The Supajam Dive: Jason Webley

By MediaMonkey

April 19, 2022

*The Supajam Dive is a place to talk about something we love, but which hasn’t had the recognition it really should.

We have to begin with a concept. If I said to you ‘cult leader’, you’re really not going to take that as a positive attribute in someone, as 99% of cult leaders are exploitative nutters. But what if we said we know someone who’s every bit the opposite of that malevolence, but still keeps the hazy legend and wandering charisma. What if we’d heard the musical, kind, good Rasputin…

Okay, we better get some context here because you’re thinking what the fuck. So, please meet Jason Webley, a native of the United States and an accordion player of note. Jason has written some of the most evocative, emotional and imaginative songs we’ve ever heard, and he’s done it while consistently avoiding the pursuit of traditional fame in favour of building rafts and playing concerts floating down rivers. Yes indeed. A folk artist I would rank alongside Jeff Mangum and Tom Waits.

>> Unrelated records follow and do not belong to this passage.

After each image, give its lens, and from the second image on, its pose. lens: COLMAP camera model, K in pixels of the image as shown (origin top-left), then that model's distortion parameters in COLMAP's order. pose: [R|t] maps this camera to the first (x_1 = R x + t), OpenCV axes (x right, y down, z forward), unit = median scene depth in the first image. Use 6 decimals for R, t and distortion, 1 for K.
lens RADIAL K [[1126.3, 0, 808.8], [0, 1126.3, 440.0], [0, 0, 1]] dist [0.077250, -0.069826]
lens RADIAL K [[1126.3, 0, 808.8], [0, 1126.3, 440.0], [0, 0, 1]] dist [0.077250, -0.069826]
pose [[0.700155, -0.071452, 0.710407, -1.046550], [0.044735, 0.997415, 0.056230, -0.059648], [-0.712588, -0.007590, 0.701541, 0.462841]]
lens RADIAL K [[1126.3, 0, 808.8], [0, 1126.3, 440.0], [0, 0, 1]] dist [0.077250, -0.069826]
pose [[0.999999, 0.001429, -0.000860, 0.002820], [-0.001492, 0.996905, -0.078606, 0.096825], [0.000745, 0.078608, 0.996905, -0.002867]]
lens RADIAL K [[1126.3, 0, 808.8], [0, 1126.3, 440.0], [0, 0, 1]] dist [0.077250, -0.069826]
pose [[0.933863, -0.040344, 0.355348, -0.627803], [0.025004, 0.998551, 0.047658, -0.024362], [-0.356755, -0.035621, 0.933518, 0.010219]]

Let’s start at the beginning. In school Jason was in a punk band called Moral Minority (a name which carries the full Webley flavour), played electric guitar and used a sequencer. He was a normal teen bedroom musician. Then, at the University of Washington in 1996, he used an accordion while performing the work of Bertold Brecht and appears to have undergone a complete mystical transformation. He became the accordion, the accordion became him. By 1998 he’d left a job and started busking and recording in his kitchen. He released albums on Springman Records, but it’s not the recordings which made his name.

Jason toured, often just him and an accordion, playing whatever gig or festival he could, working with whatever musicians he could find, and some nights as he got the crowd loudly singing along he would lead the audience out of the theatre and to some spot he found in town and keep the vibes going. A happy, kind, generous Pied Piper of Hamlin, with long hair and a long beard and a love of the eccentric, an avoidance of the modern late stage capitalist collectermania: he has trouble with webcasts. In 2000 he began a period in which he’d stage a death every Halloween and a rebirth in the spring.

Other projects have included pretending to be a conjoined twin with Amanda Palmer, driving a car shaped like a fibreglass tomato, ‘Monsters of Accordion’ and albums heavily influenced by local history. The first of these, ‘Margaret’, was a crowd funded collaboration all about the life of Margaret Rucker, after Webley was passed her scrapbook found in a dumpster. Yep, really. Another was a second crowdfunded effort, all about the local Everett Massacre and it’s centenary.

So, enough of the preamble, let’s get into some songs. I realise I’ve been a little lax on genre here, and it’s a mixture of folk music, expressionism and pure creative genius. A chilled Waits. For us Jason isn’t just another acoustic bearded guy, he’s something with a genuine connection to a greater universe who can soothe us while engaging with our morbidity. With five solo albums as well as a live album and the three collaborative efforts there’s plenty to choose from. (Jason is on bandcamp if you want to buy.)

Icarus sees Jason merge the Greek myth with modern ennui, turning the failure of plunging from the sky into a gloriously different way of giving into where life is taking you. The collection of instruments are typical Webley, as are the many changes of tempo and force.

Dance While The Sky Crashes Down is both a song and a motto by which you can live your life. I loved it before Covid, but during the last two years it’s been a genuine comfort. The subject matter is frequently morbid, like a lot of Jason’s work, but the hope and peace is stronger.

I Made A Promise to the Moon might be Jason’s most famous song, as he performed it for the Welcome to Night Vale podcast and subsequent tour. Sadly this did not lead Jason to becoming hugely famous but, let’s be honest, Jason doesn’t seem to want that, and it’s absolutely fine.

Against the Night contains our favourite Webley lyrics, and some of our favourite lyrics of all time, starting with “hold on to these words, I like to think that they may offer some protection…” You really do feel that this shamanic troubadour would know words than can hold any darkness, figurative or literal, at bay.

Finally, Last Song, the set closer in which Jason asks us to consider that, while all looks bleak, in reality we might be coming to a new age. At Jason’s core is a gentle hope, and what more do we need?